__Supplied passage__.
----------

Hi,
Other ways is to use the xinclude transformer (you can generate dynamically the
xincludes), or use the XSLT document function. I have tried these methods, and all of
them work ok.
-Mensaje original-
De: Tony Edwards [mailto:[EMAIL PROTECTED]
Enviado el: viernes, 30 de abril de 2004 6:22
Para: [EMAIL PROTECTED]
Asunto: Re: Best way to merge two xml files
Hi David,
Check out cinclude.
We have a documentation application that combines documents from
multiple sources.
Eg we have a primary, high level description document that can reference
any number of subordinate process description documents. Each of these
process descriptions can reference any number of module level
description documents which themselves can reference step level
documents. We throw the whole lot together using cinclude.

----------

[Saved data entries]
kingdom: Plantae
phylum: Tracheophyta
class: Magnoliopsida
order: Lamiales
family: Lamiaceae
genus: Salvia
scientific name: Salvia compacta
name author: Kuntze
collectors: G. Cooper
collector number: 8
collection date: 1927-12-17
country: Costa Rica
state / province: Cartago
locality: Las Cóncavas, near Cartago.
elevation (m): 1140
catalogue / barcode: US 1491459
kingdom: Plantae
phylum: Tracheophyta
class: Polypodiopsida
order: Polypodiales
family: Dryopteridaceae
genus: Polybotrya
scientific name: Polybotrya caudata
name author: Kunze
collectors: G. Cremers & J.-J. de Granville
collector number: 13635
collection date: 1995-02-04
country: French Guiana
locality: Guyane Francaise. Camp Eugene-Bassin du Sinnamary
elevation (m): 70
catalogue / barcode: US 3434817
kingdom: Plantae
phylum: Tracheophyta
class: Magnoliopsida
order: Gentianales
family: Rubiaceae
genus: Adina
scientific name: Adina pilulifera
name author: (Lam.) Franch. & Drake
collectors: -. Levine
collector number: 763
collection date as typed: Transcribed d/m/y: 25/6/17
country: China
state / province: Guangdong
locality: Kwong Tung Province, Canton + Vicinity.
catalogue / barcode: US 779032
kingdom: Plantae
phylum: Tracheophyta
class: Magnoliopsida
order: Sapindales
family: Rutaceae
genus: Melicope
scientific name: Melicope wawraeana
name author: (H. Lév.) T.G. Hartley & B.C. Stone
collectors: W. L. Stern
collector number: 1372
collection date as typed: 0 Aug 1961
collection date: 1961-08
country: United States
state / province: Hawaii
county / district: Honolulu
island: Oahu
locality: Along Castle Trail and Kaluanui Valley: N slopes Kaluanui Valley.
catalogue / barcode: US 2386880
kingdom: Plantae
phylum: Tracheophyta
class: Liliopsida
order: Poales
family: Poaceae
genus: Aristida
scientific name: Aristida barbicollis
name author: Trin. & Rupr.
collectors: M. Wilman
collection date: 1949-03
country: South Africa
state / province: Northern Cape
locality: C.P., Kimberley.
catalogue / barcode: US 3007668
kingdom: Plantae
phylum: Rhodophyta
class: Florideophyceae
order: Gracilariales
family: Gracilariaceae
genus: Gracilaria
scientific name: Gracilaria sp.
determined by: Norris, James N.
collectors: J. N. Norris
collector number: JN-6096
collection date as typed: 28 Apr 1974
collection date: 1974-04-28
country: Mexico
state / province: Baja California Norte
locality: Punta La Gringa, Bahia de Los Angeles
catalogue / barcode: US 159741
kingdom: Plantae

----------

Please reproduce, word for word, the part of the email above about merging XML files that lies between "We have a documentation" and "together using cinclude.", inclusive.

__Solved exercise__.
We have a documentation application that combines documents from
multiple sources.
Eg we have a primary, high level description document that can reference
any number of subordinate process description documents. Each of these
process descriptions can reference any number of module level
description documents which themselves can reference step level
documents. We throw the whole lot together using cinclude.